TAREFAS:
a: Responda sim ou não para indicar se cada afirmação concorda com a resenha sobre O Som e a Fúria, e cite literalmente as palavras do texto que decidem a resposta: (i) o apêndice foi acrescentado pelo autor em 1946; (ii) a resenha recomenda o livro a quem procura entretenimento; (iii) o fluxo de consciência foi inaugurado por Joyce.
b: Dê seguimento à resenha sobre O Som e a Fúria a partir da última frase apresentada.

Flávia Menezes 08/07/2022
QUER LER FAULKNER? SIGA O RITMO, E DEIXE QUE ELE CONDUZA.
?O Som e a Fúria?, de William Faulkner, publicado em 1929, teve em 1946 um apêndice acrescentado pelo autor, que oferece ao leitor informações detalhadas sobre a família Compson, de 1966 até 1945. E tenho que dizer que é interessante você chegar ao final da história, e se deparar com esses detalhes, que são descritos como se Faulkner escrevesse uma biografia minuciosa de cada um dos seus personagens.
?Ainda me lembro vividamente de, num inverno frio, passar dia após dia sentado na varanda enrolado num cobertor lendo ?O Som e a Fúria?, de William Faulkner?. Foi essa frase, do livro ?Minha Vida?, a autobiografia de Bill Clinton, que me fez imaginar como esse deveria ser um livro tão fascinante a ponto de fazer com que Bill se refugiasse solitário em uma varanda, com um cobertor envolta do seu corpo para lhe aquecer do frio, sem conseguir desgrudar os olhos da leitura dia após dia. E foi então que, quando 2022 começou, eu resolvi incluí-lo na minha meta do ano aqui no Skoob.
É claro que esse não é um livro de fácil leitura, e se você entrar nas opiniões do Skoob, vai ver que algumas pessoas desistiram dele logo de início. Mas aqui, eu quero ser honesta e fazer uma advertência: esse não é um livro para se ler, quando buscamos por entretenimento.
A literatura de Faulkner se caracteriza por ser uma escrita complexa, com parágrafos longos, e longos períodos com pontuação irregular, esparsa, quando não, inexistente, que se intercalam com parênteses e travessões que acolhem outros longos períodos. Essa forma de escrita é chamada de ?fluxo de consciência? (do inglês stream of consciousness), que foi inaugurada por Proust, e refinada por Joyce, Woolf e outros escritores que fazem parte do Modernismo, e exige do leitor uma profunda cumplicidade e extrema capacidade de concentração. Por isso mesmo é que Bill Clinton, mesmo sendo inverno, se distanciava de tudo e todos, e sentava-se sozinho à varanda, para se concentrar totalmente na leitura desse livro.

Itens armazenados
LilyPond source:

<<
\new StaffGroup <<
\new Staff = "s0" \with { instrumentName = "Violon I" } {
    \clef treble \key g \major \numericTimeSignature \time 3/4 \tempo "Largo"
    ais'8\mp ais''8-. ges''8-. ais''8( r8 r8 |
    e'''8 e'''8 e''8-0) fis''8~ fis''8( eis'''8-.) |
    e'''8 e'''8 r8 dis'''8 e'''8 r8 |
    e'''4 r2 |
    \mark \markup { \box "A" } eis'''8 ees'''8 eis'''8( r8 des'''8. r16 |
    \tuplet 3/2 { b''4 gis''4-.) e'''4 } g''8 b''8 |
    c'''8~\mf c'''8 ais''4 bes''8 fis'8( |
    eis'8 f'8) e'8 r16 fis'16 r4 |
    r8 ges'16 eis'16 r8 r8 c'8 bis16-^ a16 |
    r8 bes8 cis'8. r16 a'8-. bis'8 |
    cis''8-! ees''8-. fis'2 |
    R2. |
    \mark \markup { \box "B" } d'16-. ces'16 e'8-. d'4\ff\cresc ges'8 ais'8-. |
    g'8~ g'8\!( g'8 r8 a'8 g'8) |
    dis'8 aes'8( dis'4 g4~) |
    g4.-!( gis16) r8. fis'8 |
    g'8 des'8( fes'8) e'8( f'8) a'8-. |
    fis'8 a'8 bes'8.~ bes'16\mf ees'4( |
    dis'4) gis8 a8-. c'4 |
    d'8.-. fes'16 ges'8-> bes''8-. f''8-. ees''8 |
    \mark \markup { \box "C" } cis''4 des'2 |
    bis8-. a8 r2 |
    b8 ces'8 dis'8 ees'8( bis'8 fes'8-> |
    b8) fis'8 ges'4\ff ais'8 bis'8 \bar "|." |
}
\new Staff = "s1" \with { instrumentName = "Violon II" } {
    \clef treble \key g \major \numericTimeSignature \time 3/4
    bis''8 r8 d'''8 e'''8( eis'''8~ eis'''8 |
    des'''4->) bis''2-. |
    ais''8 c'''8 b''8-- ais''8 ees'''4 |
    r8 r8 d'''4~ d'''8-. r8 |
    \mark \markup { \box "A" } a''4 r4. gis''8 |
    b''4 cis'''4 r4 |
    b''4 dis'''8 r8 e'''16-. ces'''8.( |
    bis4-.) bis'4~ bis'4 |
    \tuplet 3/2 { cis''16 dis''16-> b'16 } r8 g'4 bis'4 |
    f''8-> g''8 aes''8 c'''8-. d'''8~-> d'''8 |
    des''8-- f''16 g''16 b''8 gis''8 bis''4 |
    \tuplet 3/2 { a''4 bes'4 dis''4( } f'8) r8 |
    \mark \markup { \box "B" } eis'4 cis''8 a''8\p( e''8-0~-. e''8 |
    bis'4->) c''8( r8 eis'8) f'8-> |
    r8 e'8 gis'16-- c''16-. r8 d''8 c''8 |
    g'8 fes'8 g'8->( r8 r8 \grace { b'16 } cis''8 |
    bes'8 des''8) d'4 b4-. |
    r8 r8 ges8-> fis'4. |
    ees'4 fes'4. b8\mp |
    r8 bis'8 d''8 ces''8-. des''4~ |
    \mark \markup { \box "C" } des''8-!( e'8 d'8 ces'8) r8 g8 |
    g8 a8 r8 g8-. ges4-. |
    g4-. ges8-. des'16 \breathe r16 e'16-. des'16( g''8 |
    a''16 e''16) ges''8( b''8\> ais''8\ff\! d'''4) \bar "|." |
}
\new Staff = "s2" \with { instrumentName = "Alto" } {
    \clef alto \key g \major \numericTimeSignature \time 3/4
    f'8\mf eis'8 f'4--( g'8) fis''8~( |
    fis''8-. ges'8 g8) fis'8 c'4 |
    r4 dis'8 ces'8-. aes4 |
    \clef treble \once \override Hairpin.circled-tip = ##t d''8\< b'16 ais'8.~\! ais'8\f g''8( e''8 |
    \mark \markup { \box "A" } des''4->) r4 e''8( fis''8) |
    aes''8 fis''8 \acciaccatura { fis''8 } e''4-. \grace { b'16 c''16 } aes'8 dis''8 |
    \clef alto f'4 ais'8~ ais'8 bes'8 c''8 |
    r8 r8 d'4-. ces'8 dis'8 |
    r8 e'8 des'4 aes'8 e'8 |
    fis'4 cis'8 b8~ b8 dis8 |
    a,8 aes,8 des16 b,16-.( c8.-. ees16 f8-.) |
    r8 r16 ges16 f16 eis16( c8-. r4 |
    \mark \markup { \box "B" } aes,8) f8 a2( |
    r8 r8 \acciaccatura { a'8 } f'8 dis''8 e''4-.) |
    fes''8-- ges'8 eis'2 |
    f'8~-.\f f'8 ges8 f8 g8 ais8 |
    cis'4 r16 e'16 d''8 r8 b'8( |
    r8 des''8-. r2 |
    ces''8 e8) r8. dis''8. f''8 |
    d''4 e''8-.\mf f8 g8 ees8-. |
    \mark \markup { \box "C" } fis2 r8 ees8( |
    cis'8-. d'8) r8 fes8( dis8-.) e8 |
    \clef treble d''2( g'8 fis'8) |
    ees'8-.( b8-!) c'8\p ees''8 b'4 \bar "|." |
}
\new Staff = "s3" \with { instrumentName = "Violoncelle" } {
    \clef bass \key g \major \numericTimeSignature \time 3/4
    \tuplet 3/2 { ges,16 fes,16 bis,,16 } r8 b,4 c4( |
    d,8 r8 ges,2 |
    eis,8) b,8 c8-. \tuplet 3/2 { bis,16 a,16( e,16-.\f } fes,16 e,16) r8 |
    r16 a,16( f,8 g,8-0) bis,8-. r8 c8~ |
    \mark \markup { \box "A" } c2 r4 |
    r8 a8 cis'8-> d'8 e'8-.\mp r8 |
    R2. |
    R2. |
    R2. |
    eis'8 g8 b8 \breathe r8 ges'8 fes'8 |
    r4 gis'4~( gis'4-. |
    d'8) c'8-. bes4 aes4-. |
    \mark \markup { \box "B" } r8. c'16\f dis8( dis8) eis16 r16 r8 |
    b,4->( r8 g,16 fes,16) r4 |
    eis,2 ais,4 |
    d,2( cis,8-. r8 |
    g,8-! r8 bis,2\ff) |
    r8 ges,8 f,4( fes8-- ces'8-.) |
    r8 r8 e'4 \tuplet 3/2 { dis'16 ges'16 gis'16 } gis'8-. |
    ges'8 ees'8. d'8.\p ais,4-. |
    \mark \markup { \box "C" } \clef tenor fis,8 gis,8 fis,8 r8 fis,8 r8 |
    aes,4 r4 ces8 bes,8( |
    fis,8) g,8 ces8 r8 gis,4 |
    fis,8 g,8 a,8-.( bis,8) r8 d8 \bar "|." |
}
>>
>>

RESPOSTAS POR TAREFA:
a:
(i) Sim: "teve em 1946 um apêndice acrescentado pelo autor".
(ii) Não: "esse não é um livro para se ler, quando buscamos por entretenimento".
(iii) Não: "que foi inaugurada por Proust, e refinada por Joyce, Woolf e outros escritores".

b:
Antes de falar dessa história, eu gostaria de deixar uma dica para leitores que desejam conhecer o autor, mas não estão acostumados a esse tipo de narrativa, mais complexa. Em ?Para se ler como um Escritor?, Francine Prose ensina a arte do ?close reading?, que é um método que retrata a leitura atenta, densa, feita linha a linha, favorecendo uma melhor compreensão do conteúdo. Tendo feito essa indicação, parto para a resenha propriamente dita.
A história é dividida em três narrativas, e como dito acima, teve um apêndice incluído anos depois pelo próprio Faulkner, que facilita muito a entender o que realmente aconteceu com cada um dos personagens.
A primeira narração é feita por Benjamin, nascido Maury, e apelidado por Benjy, após lhe ter sido dado um novo nome, um personagem de 33 anos que sofre de uma deficiência mental. E tenho que dizer, que essa é a parte mais complexa da história, e que faz com que muitos leitores desistam da leitura. Porém, se aqui vale a dica, eu simplesmente me permiti ser conduzida na confusão, sem tentar entender demais, ou sequer compreender quem eram os outros personagens que iam sendo citados.
Foi como entrar em um furacão, sem nada ver, só sentindo o vento forte me jogando de um lado para o outro, confiando inteiramente na genialidade do Faulkner para me conduzir, e me mostrar o caminho da saída. E acho que ter me entregue totalmente ao autor e à sua obra, me fez ter uma experiência realmente incrível.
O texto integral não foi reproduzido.